Per bocca delle “sensazioni” di Marc Cuban, owner dei Mavs, le news che si hanno sulla NBA non sono allegre, così come non lo sono quelle che arrivano più o meno da ogni parte del mondo.

Lungi dal considerare il basket un bene primario in questo momento, e tuttavia cosciente del peso del ruolo di proprietario di un’impresa milionaria e di associato di una Lega tribilionaria, ha detto che forse (FORSE) potrebbe essere un’idea positiva quella di non dichiarare uno stop definitivo alla stagione, per poter essere pronti se l’emergenza dovesse calare; è cosciente però del fatto che il concetto di “riprendere appena possibile” si scontra con quelli di “pubblico pagante” e di “prendersi cura della situazione”, quindi, se ripresa dovesse esserci, sarebbe a porte chiuse…”se do retta alle mie sensazioni”, dice lui. E noi ci fidiamo, è uno dei proprietari più rompipalle ma anche più capaci e sanguigni, con l’ultima parola come sinonimo di: sinceri.

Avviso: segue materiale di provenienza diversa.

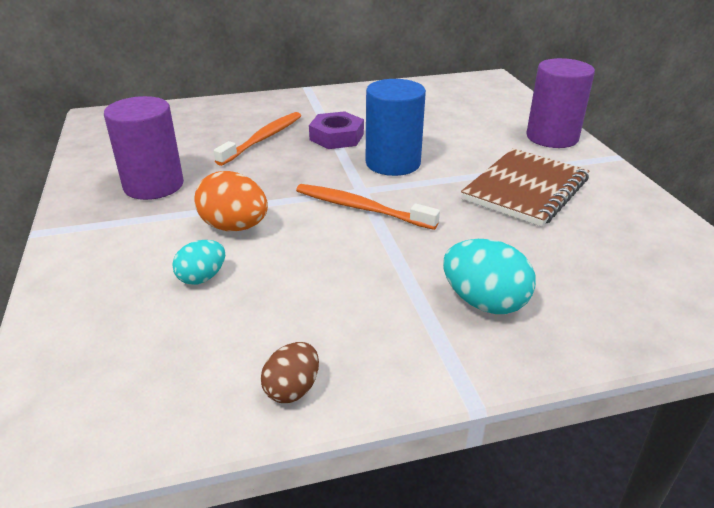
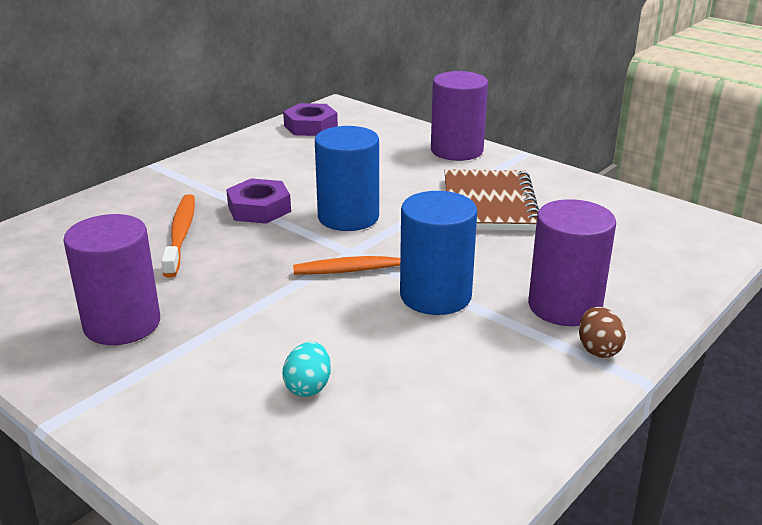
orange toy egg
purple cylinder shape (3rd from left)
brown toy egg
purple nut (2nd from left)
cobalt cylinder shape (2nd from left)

Nel frattempo la NBA, tramite il suo più che perfetto canale tv, sta cercando di sollevare l’attesa blindata dei fans con NBA Together: la riproposizione di partite storiche appositamente rieditate per ridurre al minimo i tempi morti senza far calare il pathos: si tratta di gare 6 o 7, roba sempre decisiva con durata sotto ai 90 mins (spesso partendo da originali di 150 mins, che sarebbero improponibili). L’ultima che mi è capitato di guardare (solo il quarto periodo) è stata Gara 7 delle Finals tra Spurs e Pistons a San Antonio, anno domini 2005. E’ l’occasione per ricordare giocatori importantissimi presto dimenticati, come Lindsay Hunter, per vedere come nell’ultimo quarto i Pistons fossero appesi solo a Billups e ai miracoli di Rasheed Wallace che fece non 1 ma 5 miracoli offensivi. Per constatare che Robert Horry anche a fine carriera era uno che sapeva come si vince, risultando in questo uno dei top 10 giocatori NBA di sempre, forse: tira una tabellata vergognosa da 3 ma poi compie non meno di 4 azioni decisive con rimbalzi depredati, palloni recuperati e difese, assists. La foto che fa da testa a questo articolo ritrae il MVP di quella gara e delle Finals, Tim Duncan, mentre agisce in quello che è stato il fattore determinante perché SA vincesse: palla in post basso e lui capace di trovare un uomo sul perimetro per una tripla. Durante il break decisivo, in momenti di assoluta agonia offensiva per entrambe le squadre, gli Spurs, di squadra come vedete dalla foto, trovarono 4 triple consecutive; dall’altra parte solo i miracoli di -Sheed, che non potevano essere eterni e, soprattutto, erano da 2. Ultima nota: entrembi i coach (Pop e Larry Brown) adottarono una rotazione a 7, minutaggi quindi per forza elevati, ma destano ugualmente impressione i 46:38 giocati da Rip Hamilton, che poveretto sbagliò tutti i tiri dell’ultimo periodo, sopraffatto dai soli 82 secondi di riposi avuti.